The United States is a young nation that has cultivated a unique stable of sports. Franchises scaled up to become industrial and cultural behemoths. It embraced football, basketball, baseball, hockey and motorsports with enthusiasm. As a result, these past-times became a cornerstone of the nation’s identity.
While North America was intent on doing its own thing, the rest of the world fell in love with soccer. A global survey from Nielsen in 2017 estimated that four out of 10 people are soccer fans.
As a result, Major League Soccer (MLS), the US and Canada’s professional soccer league, is now playing catch-up. This involves building clubs, fanbases, attracting commercial partners and investing in the grassroots future of the game.

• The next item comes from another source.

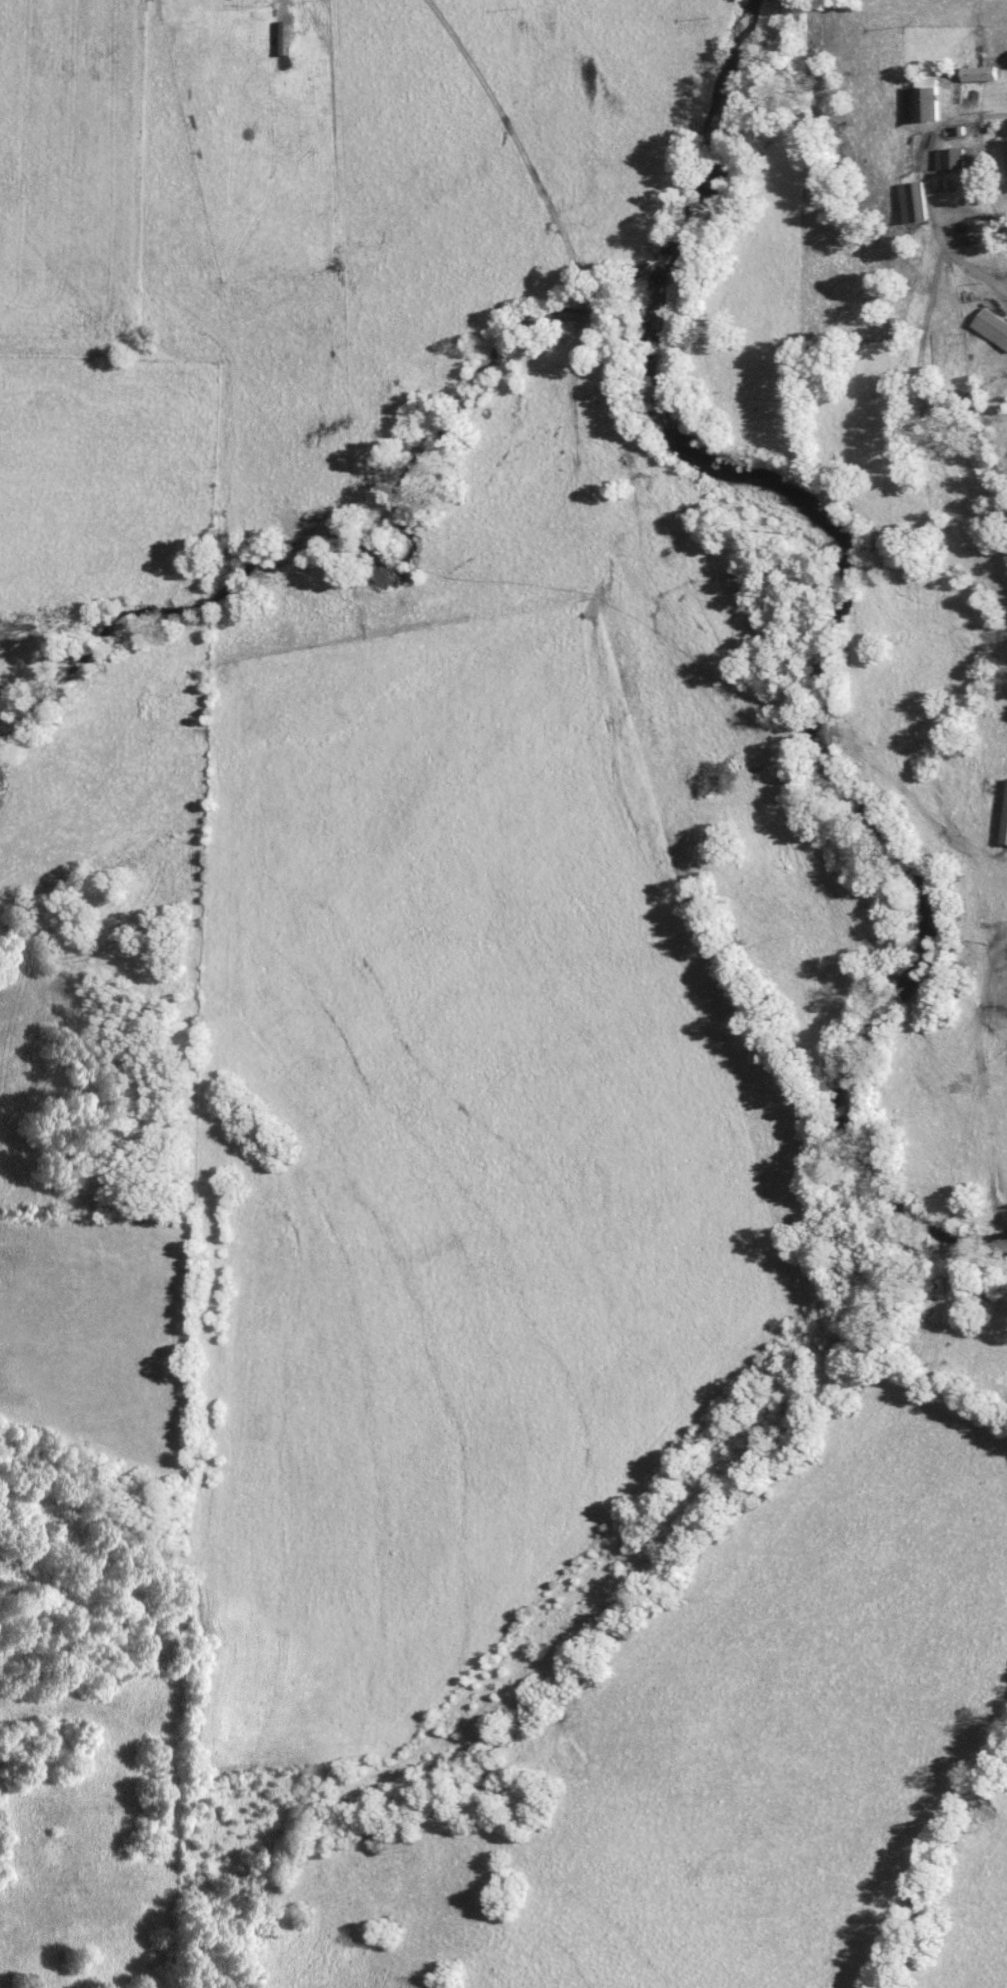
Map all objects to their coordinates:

Average MLS game attendance was 21.875 in 2018, third behind the NFL and MLB. Expansion team Atlanta United FC, in its first season of existence, had the highest average attendance (52.409) of any U.S. sports team other than NFL teams.
The league began with 10 clubs and is now up to 23; it will have 26 by 2020 after it adds teams in Cincinnati, Miami, and Nashville. It’s easy to see why Adidas re-upped its MLS sponsorship for another six years at a price tag of $700 million.
In terms of salaries, since 2008 the MLS players have experienced a huge increasement of their wages. The average salary has grown from $112.000 per season to $375.000 per season.
Moreover, the average franchise value has also experienced an awesome metamorphosis. In 2008, the average value was of $37M per each club, but now this statistic has increased: each MLS franchise has an average value of $240M.
And what about the highest franchise value? 10 years ago, LA Galaxy was the US soccer club with more financial power ($100M value), but now there is another King in the city. Atlanta United is the new MLS godfather, with a franchise value of $330M!